Welcome to Grid Brief! Here’s what we’re looking at today: the Senate Energy and Natural Resources Committee advances a key permitting bill, a federal court strikes down a FERC pipeline, and Comanche Peak receives license renewal.

Senate Committee Advances Permitting Bill

The dome of the United States Capitol Building in Washington, DC.

Yesterday the Senate Energy and Natural Resources Committee advanced the Energy Permitting Reform Act of 2024 along bipartisan lines.

A comprehensive bill, the Energy Permitting Reform Act of 2024 includes several provisions to speed up timelines for transmission projects, reduce redundancies in the permitting process, and lower costs for consumers and developers. The Bipartisan Policy Center provides a good explainer of the bill. A few provisions worth highlighting:

  • Section 401 of the bill simplifies the backstop authority of FERC to permit interregional transmission projects that are in the national interest. It also eliminates the requirement for DOE to designate National Interest Electric Transmission Corridors on needs studies as part of the process for using the federal backstop, a change that saves two to five years in the approval process.

  • Section 401 also clarifies the cost-sharing of transmission projects to be proportional to the benefits that consumers receive.
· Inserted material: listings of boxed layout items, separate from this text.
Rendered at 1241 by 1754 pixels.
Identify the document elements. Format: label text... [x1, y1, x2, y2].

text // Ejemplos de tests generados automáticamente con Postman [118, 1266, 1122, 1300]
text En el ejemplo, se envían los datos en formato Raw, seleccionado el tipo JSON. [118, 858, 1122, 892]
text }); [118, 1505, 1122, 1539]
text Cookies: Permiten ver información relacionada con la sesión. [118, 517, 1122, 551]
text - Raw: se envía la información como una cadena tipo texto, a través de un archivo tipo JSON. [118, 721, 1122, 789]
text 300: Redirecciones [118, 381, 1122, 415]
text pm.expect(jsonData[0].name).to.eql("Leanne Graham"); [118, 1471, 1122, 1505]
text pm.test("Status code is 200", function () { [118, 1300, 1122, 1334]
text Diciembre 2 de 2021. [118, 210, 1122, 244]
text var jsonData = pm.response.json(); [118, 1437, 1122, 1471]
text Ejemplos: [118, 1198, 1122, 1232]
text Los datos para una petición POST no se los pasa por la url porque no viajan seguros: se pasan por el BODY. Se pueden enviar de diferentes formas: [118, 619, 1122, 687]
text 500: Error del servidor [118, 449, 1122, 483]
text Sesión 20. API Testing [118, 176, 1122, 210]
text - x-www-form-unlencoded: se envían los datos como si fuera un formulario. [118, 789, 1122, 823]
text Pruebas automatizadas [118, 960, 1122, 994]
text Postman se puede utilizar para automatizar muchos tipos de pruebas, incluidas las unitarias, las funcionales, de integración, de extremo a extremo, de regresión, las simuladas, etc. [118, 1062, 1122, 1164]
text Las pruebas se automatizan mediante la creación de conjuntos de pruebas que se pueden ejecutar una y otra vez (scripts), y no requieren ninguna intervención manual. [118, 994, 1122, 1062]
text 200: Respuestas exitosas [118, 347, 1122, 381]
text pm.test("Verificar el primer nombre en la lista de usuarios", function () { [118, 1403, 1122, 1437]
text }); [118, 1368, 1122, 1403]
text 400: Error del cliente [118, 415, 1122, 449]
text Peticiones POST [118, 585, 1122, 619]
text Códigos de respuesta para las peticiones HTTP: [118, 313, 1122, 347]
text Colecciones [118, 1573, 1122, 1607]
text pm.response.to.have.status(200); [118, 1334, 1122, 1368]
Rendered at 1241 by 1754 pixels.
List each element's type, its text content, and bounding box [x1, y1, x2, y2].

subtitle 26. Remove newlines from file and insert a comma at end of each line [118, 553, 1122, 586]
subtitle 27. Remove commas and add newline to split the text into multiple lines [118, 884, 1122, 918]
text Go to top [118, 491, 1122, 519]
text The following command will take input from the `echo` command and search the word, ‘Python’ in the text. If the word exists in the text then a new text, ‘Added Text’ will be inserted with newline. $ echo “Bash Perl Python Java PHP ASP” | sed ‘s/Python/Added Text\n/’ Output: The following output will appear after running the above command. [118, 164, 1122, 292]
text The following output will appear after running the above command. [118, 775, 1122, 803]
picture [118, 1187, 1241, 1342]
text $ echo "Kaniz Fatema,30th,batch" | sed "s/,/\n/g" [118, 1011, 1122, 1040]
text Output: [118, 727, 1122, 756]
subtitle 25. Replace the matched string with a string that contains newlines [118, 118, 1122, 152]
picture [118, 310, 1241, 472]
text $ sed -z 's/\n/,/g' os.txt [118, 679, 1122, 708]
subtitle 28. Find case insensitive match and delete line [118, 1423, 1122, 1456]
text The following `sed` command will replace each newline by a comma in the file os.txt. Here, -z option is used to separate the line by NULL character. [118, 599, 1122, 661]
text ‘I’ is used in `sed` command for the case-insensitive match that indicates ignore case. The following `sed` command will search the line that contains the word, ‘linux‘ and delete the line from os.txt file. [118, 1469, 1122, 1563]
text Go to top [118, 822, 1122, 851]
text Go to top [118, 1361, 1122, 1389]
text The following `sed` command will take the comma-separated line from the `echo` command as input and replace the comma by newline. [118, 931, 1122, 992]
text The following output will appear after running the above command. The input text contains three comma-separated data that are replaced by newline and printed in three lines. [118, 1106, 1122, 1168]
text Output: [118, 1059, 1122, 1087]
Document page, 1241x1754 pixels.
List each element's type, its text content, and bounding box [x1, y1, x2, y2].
In other words, if you don’t benefit from new transmission, you don’t pay for the project.

  • The bill also designates FERC as the lead agency to conduct environmental reviews of transmission projects under the National Environmental Policy Act (NEPA).

Court Reverses FERC Approval of New Jersey Pipeline

Earlier this week the U.S. Court of Appeals for the District of Columbia Circuit struck down FERC’s approval of a New Jersey pipeline. The court found that FERC failed to adequately consider environmental consequences, lack of market demand, and New Jersey's state laws requiring reductions in gas consumption when it approved the Regional Energy Access Expansion project in 2023.

Recently, the same federal appellate court ordered FERC to reconsider the environmental and climate impacts of an approved LNG facility in Louisiana in Healthy Gulf v. FERC. That decision, and the one this week, indicate that federal courts may be increasing their scrutiny and oversight of FERC’s environmental reviews for key natural gas projects.